Richard Serra, American (b. 1939)
Forged weatherproof steel, 3 blocks, 4 x 5 x 6’
Museum purchase from the Jere Abbott Acquisitions Fund
Installed in the museum's courtyard in July 2000, Richard Serra's three-part sculpture, 4-5-6 was created specifically for the Paul J. Schupf Sculpture Court and scaled to echo the museum walls that surround it. The title "4-5-6" comes from the 4'x5'x6' dimensions of the three identical, 30-ton masses, forged from solid COR-TEN© steel, a material that oxidizes naturally to weatherproof the sculpture and produce the warm color fundamental to the sculpture's aesthetic. Each of the block-shaped elements rests on a different face to create the illusion that they are different sizes.
Serra collaborated with architect Frederick Fisher, designer of the museum's Lunder Wing, to transform the terrace into a sculpture court. Paul J. Schupf, a Colby trustee and donor of The Paul J. Schupf Wing for the Works of Alex Katz, gave the naming gift for the sculpture court.

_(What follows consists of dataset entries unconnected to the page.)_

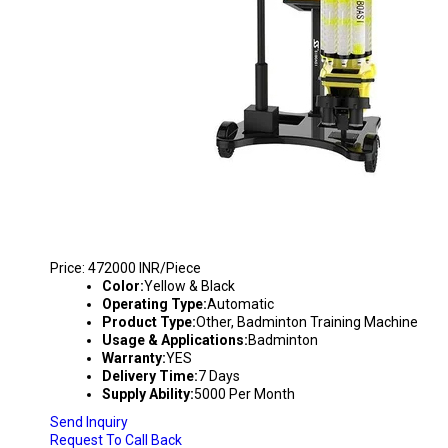
BADMINTON TRAINING MACHINE - S8025
Price: 472000 INR/Piece
Color:
Yellow & Black
Operating Type:
Automatic
Product Type:
Other, Badminton Training Machine
Usage & Applications:
Badminton
Warranty:
YES
Delivery Time:
7 Days
Supply Ability:
5000 Per Month
Send Inquiry
Request To Call Back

Serra's work is rigorously abstract, aggressive in its demands upon the viewer, divested of narrative and illusion, and uncompromising in its physical presence. The sheer physicality of Serra's large-scale sculpture is an essential component of the viewer’s experience.
Views of Richard Serra’s 4-5-6 at various times of the year.
The Installation of 4-5-6
On August 1, 2000, a 90-ton solid steel sculpture by American artist Richard Serra was officially presented to the public at the Colby College Museum of Art in Waterville, Maine. The three block elements of 4-5-6, designed expressly for the museum's courtyard, are solid, forged steel, and each measures four feet by five feet by six feet. "There's a lot of romantic sensibility-something that has a heroic presence-and people sense it," said New York gallery owner Renato Danese about the sculpture.